• _WORK ORDER 1_
List the four emotions that the passage about Scobie below names as keeping him from considering his own wants and needs.
• _WORK ORDER 2_
Rewrite the passage about Scobie below, from "Scobie feels responsible" down to "strict religious beliefs.", replacing "contentedness" with "happiness".

• _GIVEN PASSAGE_
※

Scobie feels responsible for relationships with his wife and his lover, and he sacrifices anything to secure their contentedness. The reader questions his actions and motives: why would Scobie want to remain miserable to please others? His emotions, love, attachment, fear and guilt keep him from considering his own wants and needs. His sense of duty to fix the problems of others, instead of his own, is his downfall. The reader observes that his emotions and desires are governed by his strict religious beliefs.

The reader understands what Scobie does not, that decisions driven by his religion, and therefore, emotions, create rather than solve his problems. Scobie believes he must make reparations to God for his immoral actions through the women in his life. When he makes mistakes, like being unfaithful to his wife, he is driven by fear and guilt. He believes the only way to find forgiveness is to repent by giving up his own happiness, by sacrificing anything tangible or intangible. Scobie reminds the reader how hard it is to think clearly about emotions, religion, and relationships in his or her own life.

The author breaks down a complex process, as the reader analyzes thinking, both logically and passionately, in the life of a human. Greene shows the reader Scobie’s life more clearly than Scobie himself can view it, and in doing so, the reader learns about the broader implications of human emotions and beliefs. Through this fictional tale, the reader can deduce invaluable ideas to apply to his or her own experience.

※

• _GIVEN ENTRIES_
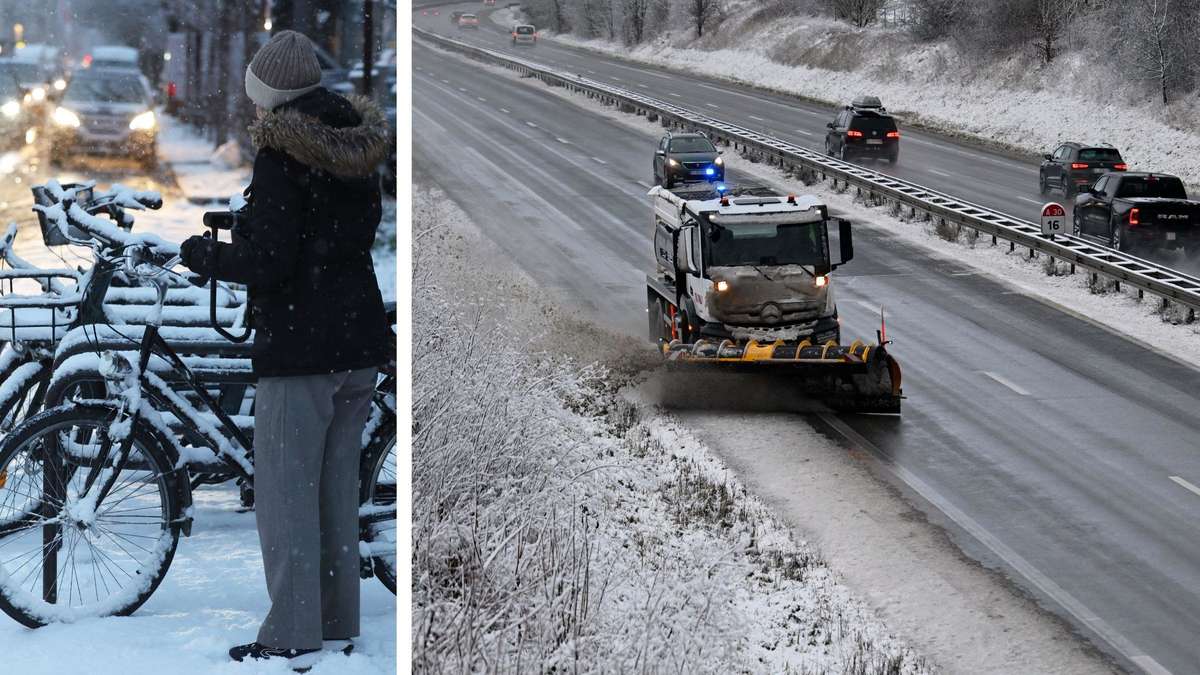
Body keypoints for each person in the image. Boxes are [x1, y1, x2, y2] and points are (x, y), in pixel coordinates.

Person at [178, 29, 392, 671]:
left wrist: (211, 257)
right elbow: (329, 235)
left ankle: (291, 633)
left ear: (270, 93)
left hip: (301, 348)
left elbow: (272, 260)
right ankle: (334, 620)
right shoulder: (355, 146)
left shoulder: (282, 152)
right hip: (355, 343)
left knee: (285, 495)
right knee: (332, 492)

※

• _RESULT 1_
love, attachment, fear, guilt

• _RESULT 2_
Scobie feels responsible for relationships with his wife and his lover, and he sacrifices anything to secure their happiness. The reader questions his actions and motives: why would Scobie want to remain miserable to please others? His emotions, love, attachment, fear and guilt keep him from considering his own wants and needs. His sense of duty to fix the problems of others, instead of his own, is his downfall. The reader observes that his emotions and desires are governed by his strict religious beliefs.